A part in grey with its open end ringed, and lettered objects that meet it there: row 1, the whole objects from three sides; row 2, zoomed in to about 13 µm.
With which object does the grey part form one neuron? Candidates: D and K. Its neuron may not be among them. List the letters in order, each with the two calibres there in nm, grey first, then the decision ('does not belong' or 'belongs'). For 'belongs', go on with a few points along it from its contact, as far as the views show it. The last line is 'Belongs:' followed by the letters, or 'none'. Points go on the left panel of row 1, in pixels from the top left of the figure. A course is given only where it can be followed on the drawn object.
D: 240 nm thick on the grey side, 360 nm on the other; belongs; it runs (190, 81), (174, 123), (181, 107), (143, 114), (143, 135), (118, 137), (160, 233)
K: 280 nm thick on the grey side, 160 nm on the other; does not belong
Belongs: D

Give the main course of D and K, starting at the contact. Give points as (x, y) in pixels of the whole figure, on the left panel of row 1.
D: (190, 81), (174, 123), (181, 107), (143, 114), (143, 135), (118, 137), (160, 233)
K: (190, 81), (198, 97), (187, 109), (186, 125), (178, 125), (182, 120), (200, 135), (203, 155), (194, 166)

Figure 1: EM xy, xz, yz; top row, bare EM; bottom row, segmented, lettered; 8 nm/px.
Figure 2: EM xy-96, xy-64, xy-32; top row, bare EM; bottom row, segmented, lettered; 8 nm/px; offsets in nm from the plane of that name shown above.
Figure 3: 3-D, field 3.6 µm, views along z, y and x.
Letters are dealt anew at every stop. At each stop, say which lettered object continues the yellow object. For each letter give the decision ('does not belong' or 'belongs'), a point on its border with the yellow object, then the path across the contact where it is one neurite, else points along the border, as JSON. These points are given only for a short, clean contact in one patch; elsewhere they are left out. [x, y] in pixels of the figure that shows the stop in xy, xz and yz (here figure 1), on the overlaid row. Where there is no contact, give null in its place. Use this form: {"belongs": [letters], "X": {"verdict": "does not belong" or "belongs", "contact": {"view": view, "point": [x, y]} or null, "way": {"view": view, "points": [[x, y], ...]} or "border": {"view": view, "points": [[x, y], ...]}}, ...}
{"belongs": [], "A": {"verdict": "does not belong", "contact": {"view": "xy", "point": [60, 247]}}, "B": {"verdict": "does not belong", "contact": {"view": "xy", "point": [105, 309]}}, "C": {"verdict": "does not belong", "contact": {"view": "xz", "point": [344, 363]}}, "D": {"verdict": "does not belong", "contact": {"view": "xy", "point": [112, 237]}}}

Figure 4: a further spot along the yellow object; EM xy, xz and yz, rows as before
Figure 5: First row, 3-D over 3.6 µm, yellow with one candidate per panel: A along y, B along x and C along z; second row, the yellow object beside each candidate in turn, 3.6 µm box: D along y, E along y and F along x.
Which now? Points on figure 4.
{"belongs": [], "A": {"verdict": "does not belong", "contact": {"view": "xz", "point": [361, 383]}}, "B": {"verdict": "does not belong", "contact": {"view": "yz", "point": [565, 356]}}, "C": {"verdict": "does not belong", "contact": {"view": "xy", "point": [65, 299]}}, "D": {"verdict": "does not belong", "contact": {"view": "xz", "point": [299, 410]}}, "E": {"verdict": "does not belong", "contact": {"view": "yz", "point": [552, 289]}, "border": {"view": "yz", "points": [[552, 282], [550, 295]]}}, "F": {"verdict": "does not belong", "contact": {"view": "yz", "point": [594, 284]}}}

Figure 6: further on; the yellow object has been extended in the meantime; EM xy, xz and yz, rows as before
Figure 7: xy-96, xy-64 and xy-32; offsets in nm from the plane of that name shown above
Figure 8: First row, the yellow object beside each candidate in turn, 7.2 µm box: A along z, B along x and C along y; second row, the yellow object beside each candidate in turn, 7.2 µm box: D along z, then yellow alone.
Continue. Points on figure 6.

» The problem:
Please return every line of the records that contains the word "before".

» Solved problem:
Figure 4: a further spot along the yellow object; EM xy, xz and yz, rows as before
Figure 6: further on; the yellow object has been extended in the meantime; EM xy, xz and yz, rows as before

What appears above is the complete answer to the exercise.